(CN) — The approval of a massive logging operation in west central Montana triggered a conservation lawsuit filed Tuesday against the Bureau of Land Management.
The Clark Fork Face Project would permit logging across nearly 17,000 acres of land, which the Center for Biological Diversity and other organizations claim would cause substantial harm to the state’s Garnet Mountain Range by blocking migration corridors essential to native wildlife.
The campaign, titled the Clark Fork Face Forest Health and Fuels Reduction Project, permits logging, burning, thinning and other fuels management treatments in the area, located between Bonner and Drummond, Montana.
Excluded from the National Forest System, the scenic and heavily forested Garnet Mountains remain unprotected. The Land Bureau owns much of the range. With 70% of the project’s designated area under its ownership, the government body’s Missoula Field Office approved the project on April 28.
What was a hotspot for heavy logging and mining starting in the late 1800’s has since been reclaimed by wildlife, aside from the well-kept Garnet Ghost Town, a popular historic site for tourists. The mountain range boasts four hot springs, a native cutthroat trout fishery, moose herds and more signs of a thriving ecosystem.
Yet the range is still considered a degraded and compromised area, in the process of recovering from past decades of intensive logging and mining which heavily strained the ecosystem. Conservation groups such as the Center for Biological Diversity claim the newly approved project would slow the land’s recovery and likely require the development of land to create new roads for hauling timber.
“As is clear from satellite imagery and confirmed by site visits, a significant but ultimately unknown number of miles of roads in the project area that will be used for hauling timber are presently impassable,” the group says in its complaint, explaining that many of the range’s historic roads have been overtaken by vegetation or covered with blockages such as fallen trees or boulders in recent decades.
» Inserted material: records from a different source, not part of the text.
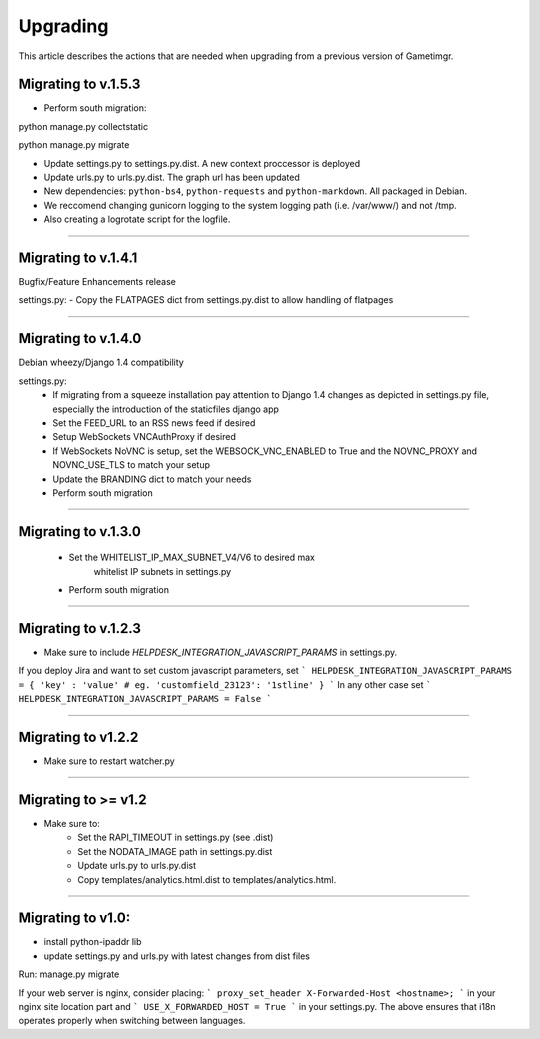 =========
Upgrading
=========

This article describes the actions that are needed when upgrading from a previous version of Gametimgr.

Migrating to v.1.5.3
--------------------

- Perform south migration::

python manage.py collectstatic

python manage.py migrate

- Update settings.py to settings.py.dist. A new context proccessor is deployed
- Update urls.py to urls.py.dist. The graph url has been updated
- New dependencies: ``python-bs4``, ``python-requests`` and ``python-markdown``. All packaged in Debian.
- We reccomend changing gunicorn logging to the system logging path (i.e. /var/www/) and not /tmp.
- Also creating a logrotate script for the logfile.


======================================================================

Migrating to v.1.4.1
--------------------

Bugfix/Feature Enhancements release

settings.py:
- Copy the FLATPAGES dict from settings.py.dist to allow handling of flatpages

======================================================================

Migrating to v.1.4.0
--------------------

Debian wheezy/Django 1.4 compatibility

settings.py:
 - If migrating from a squeeze installation pay attention to
   Django 1.4 changes as depicted in settings.py file, especially the
   introduction of the staticfiles django app
 - Set the FEED_URL to an RSS news feed if desired
 - Setup WebSockets VNCAuthProxy if desired
 - If WebSockets NoVNC is setup, set the WEBSOCK_VNC_ENABLED to True
   and the NOVNC_PROXY and NOVNC_USE_TLS to match your setup
 - Update the BRANDING dict to match your needs
 - Perform south migration

======================================================================

Migrating to v.1.3.0
--------------------

 - Set the WHITELIST_IP_MAX_SUBNET_V4/V6 to desired max
	whitelist IP subnets in settings.py
 - Perform south migration

======================================================================

Migrating to v.1.2.3
--------------------

- Make sure to include `HELPDESK_INTEGRATION_JAVASCRIPT_PARAMS` in settings.py.
If you deploy Jira and want to set custom javascript parameters, set
```
HELPDESK_INTEGRATION_JAVASCRIPT_PARAMS = { 'key' : 'value' # eg. 'customfield_23123': '1stline' }
```
In any other case set
```
HELPDESK_INTEGRATION_JAVASCRIPT_PARAMS = False
```

======================================================================

Migrating to v1.2.2
--------------------

- Make sure to restart watcher.py

======================================================================

Migrating to >= v1.2
--------------------

- Make sure to:
    - Set the RAPI_TIMEOUT in settings.py (see .dist)
    - Set the NODATA_IMAGE path in settings.py.dist
    - Update urls.py to urls.py.dist
    - Copy templates/analytics.html.dist to templates/analytics.html.

=====================================================================

Migrating to v1.0:
--------------------

- install python-ipaddr lib
- update settings.py and urls.py with latest changes from dist files
Run:
manage.py migrate

If your web server is nginx, consider placing:
```
proxy_set_header X-Forwarded-Host <hostname>;
```
in your nginx site location part and
```
USE_X_FORWARDED_HOST = True
```
in your settings.py.
The above ensures that i18n operates properly when switching between languages.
The project’s goals require the development of these roads for vehicles to haul out an estimated four million board feet of timber annually for up to 15 years.
The project will also sever connectivity corridors for native wildlife like grizzly bears, Canada lynx, wolverines, bull trout and other wildlife that migrate between the Northern Continental Divide, Greater Yellowstone and Bitterroot ecosystems. Conservationists say the plans even contradict the Canada Lynx Conservation Strategy and Assessment by permitting logging in protected lynx habitat areas.
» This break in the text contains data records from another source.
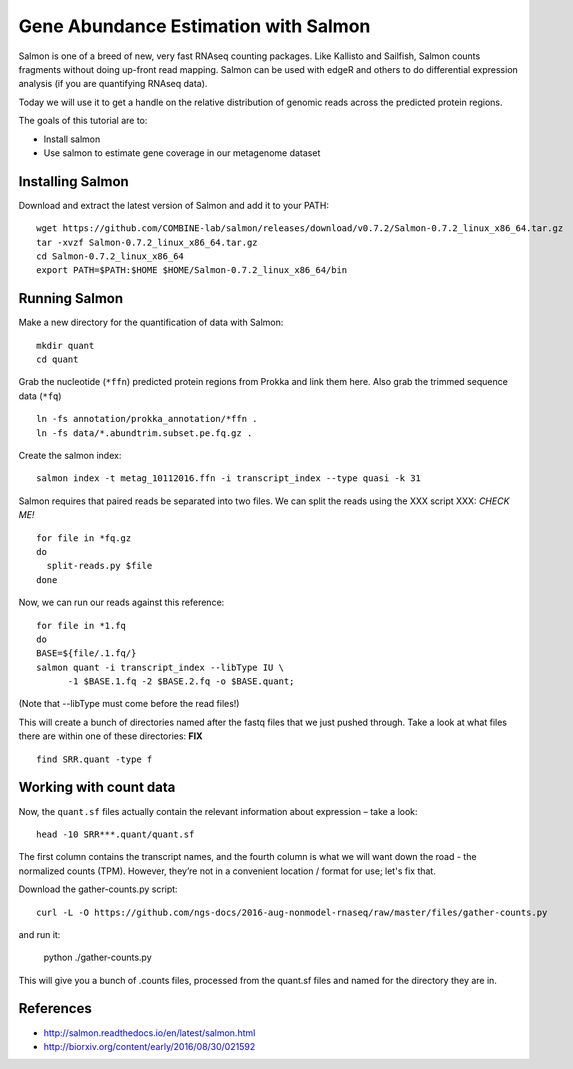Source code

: ======================================
Gene Abundance Estimation with Salmon
======================================

Salmon is one of a breed of new, very fast RNAseq counting packages. Like Kallisto and Sailfish, Salmon counts fragments without doing up-front read mapping. Salmon can be used with edgeR and others to do differential expression analysis (if you are quantifying RNAseq data).

Today we will use it to get a handle on the relative distribution of genomic reads across the predicted protein regions.

The goals of this tutorial are to:

*  Install salmon
*  Use salmon to estimate gene coverage in our metagenome dataset

Installing Salmon
==================================================

Download and extract the latest version of Salmon and add it to your PATH:
::
    wget https://github.com/COMBINE-lab/salmon/releases/download/v0.7.2/Salmon-0.7.2_linux_x86_64.tar.gz
    tar -xvzf Salmon-0.7.2_linux_x86_64.tar.gz
    cd Salmon-0.7.2_linux_x86_64
    export PATH=$PATH:$HOME $HOME/Salmon-0.7.2_linux_x86_64/bin

Running Salmon
==============

Make a new directory for the quantification of data with Salmon:
::
    mkdir quant
    cd quant

Grab the nucleotide (``*ffn``) predicted protein regions from Prokka and link them here. Also grab the trimmed sequence data (``*fq``)
::
    ln -fs annotation/prokka_annotation/*ffn .
    ln -fs data/*.abundtrim.subset.pe.fq.gz .

Create the salmon index:
::
  salmon index -t metag_10112016.ffn -i transcript_index --type quasi -k 31

Salmon requires that paired reads be separated into two files. We can split the reads using the XXX script XXX: *CHECK ME!*
::
  for file in *fq.gz
  do
    split-reads.py $file
  done


Now, we can run our reads against this reference:
::
  for file in *1.fq
  do
  BASE=${file/.1.fq/}
  salmon quant -i transcript_index --libType IU \
        -1 $BASE.1.fq -2 $BASE.2.fq -o $BASE.quant;

(Note that --libType must come before the read files!)

This will create a bunch of directories named after the fastq files that we just pushed through. Take a look at what files there are within one of these directories: **FIX**
::
  find SRR.quant -type f

Working with count data
=======================

Now, the ``quant.sf`` files actually contain the relevant information about expression – take a look:
::
  head -10 SRR***.quant/quant.sf

The first column contains the transcript names, and the fourth column is what we will want down the road - the normalized counts (TPM). However, they’re not in a convenient location / format for use; let's fix that.

Download the gather-counts.py script:
::
  curl -L -O https://github.com/ngs-docs/2016-aug-nonmodel-rnaseq/raw/master/files/gather-counts.py
and run it:

  python ./gather-counts.py
This will give you a bunch of .counts files, processed from the quant.sf files and named for the directory they are in.


References
===========
* http://salmon.readthedocs.io/en/latest/salmon.html
* http://biorxiv.org/content/early/2016/08/30/021592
“The BLM characterized the impacts of logging these mature forests as ‘beneficial,’ ignoring years of science and agency guidance,” the complaint says. “And in doing so, failed to acknowledge or otherwise address the negative impacts related to carbon emissions caused by roadwork, burning, cutting, hauling, and processing commercial timber, including thousands of acres of mature trees.”
Alongside the Center for Biological Diversity, the nonprofits Alliance for the Wild Rockies, Council on Wildlife and Fish, Native Ecosystems Council and Yellowstone to Uintas Connection joined the lawsuit in the U.S. District Court of Montana. The groups claim the approval of the Clark Fork Face Project violates both the National Environmental Policy Act and the Federal Land Policy and Management Act by leaving threatened and endangered species at greater risk of extinction and refusing to consider other threats posed by the project.